Cost savings (short notes)¶

1) Reduce LLM calls per article¶

Today each article can trigger multiple LLM calls (find articles + write summary + dedup/retry). Merging steps or removing redundant checks saves tokens immediately. Biggest savings come from fewer calls.

2) Lower completion limits¶

Set a tighter max_completion_tokens and make prompts shorter. This caps output length, which directly cuts spend. If articles are still OK, keep it low.

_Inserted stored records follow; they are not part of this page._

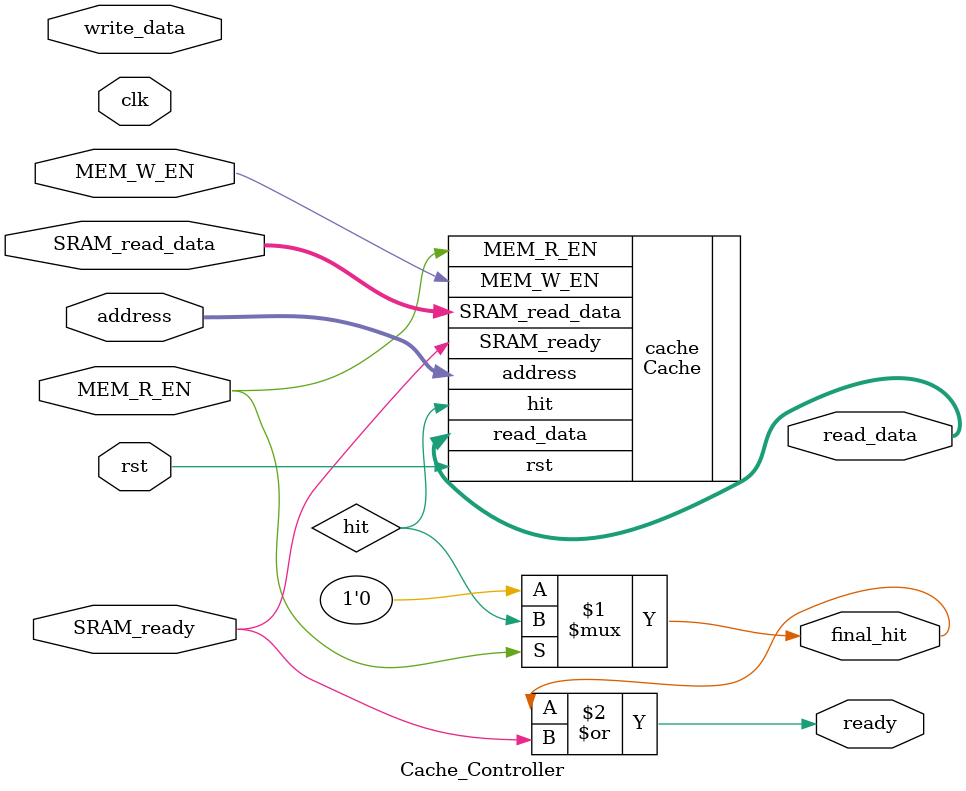
<source format=v>
module Cache_Controller (clk, rst, MEM_R_EN, MEM_W_EN, SRAM_ready, write_data, address, SRAM_read_data, ready, final_hit, read_data);
	input             clk;
	input             rst;
	
	// Memory Stage 
	input             MEM_R_EN;
	input             MEM_W_EN;
	input             SRAM_ready;
	input [31:0]      write_data;
	input [31:0]      address;
	input [63:0]      SRAM_read_data;

	output            ready;
	output            final_hit;	
	output [31:0]     read_data;

	wire hit;
	  
	Cache cache (
		.rst(rst),
		.MEM_R_EN(MEM_R_EN),
		.MEM_W_EN(MEM_W_EN),
		.SRAM_ready(SRAM_ready),
		.address(address),
		.SRAM_read_data(SRAM_read_data),
		.read_data(read_data),
		.hit(hit)
	);
  
  	assign final_hit = (MEM_R_EN) ? hit : 1'b0;

    assign ready = final_hit | SRAM_ready;

endmodule


</source>
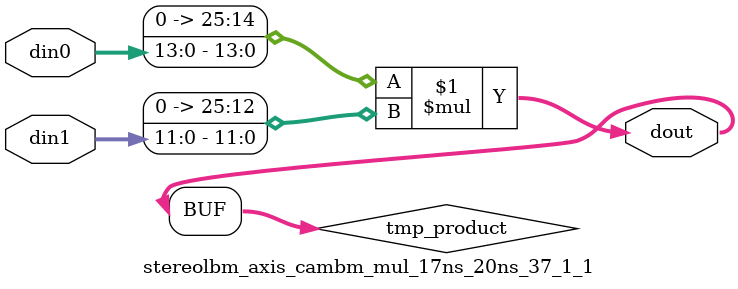
<source format=v>

`timescale 1 ns / 1 ps

  module stereolbm_axis_cambm_mul_17ns_20ns_37_1_1(din0, din1, dout);
parameter ID = 1;
parameter NUM_STAGE = 0;
parameter din0_WIDTH = 14;
parameter din1_WIDTH = 12;
parameter dout_WIDTH = 26;

input [din0_WIDTH - 1 : 0] din0; 
input [din1_WIDTH - 1 : 0] din1; 
output [dout_WIDTH - 1 : 0] dout;

wire signed [dout_WIDTH - 1 : 0] tmp_product;










assign tmp_product = $signed({1'b0, din0}) * $signed({1'b0, din1});











assign dout = tmp_product;







endmodule

</source>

3) Stricter dedup + fewer trends¶

Skip items already covered (today + yesterday) more aggressively and reduce DEFAULT_TARGET_TRENDS if needed. Fewer articles = fewer LLM calls.

4) Run less often¶

The workflow runs hourly (6–21). Dropping to every 2–3 hours cuts cost roughly in half or more.

5) Use Batch/Flex tiers (if latency OK)¶

Batch/Flex pricing is cheaper but slower. Good if you don’t need near‑real‑time updates.

6) Cache results¶

If a trend repeats, reuse a previous summary or do a small update instead of full regeneration.

7) Model swap (optional)¶

gpt-5-nano is ~5x cheaper than gpt-5-mini, but quality drops (more errors, weaker reasoning). Only use if you can tolerate lower quality.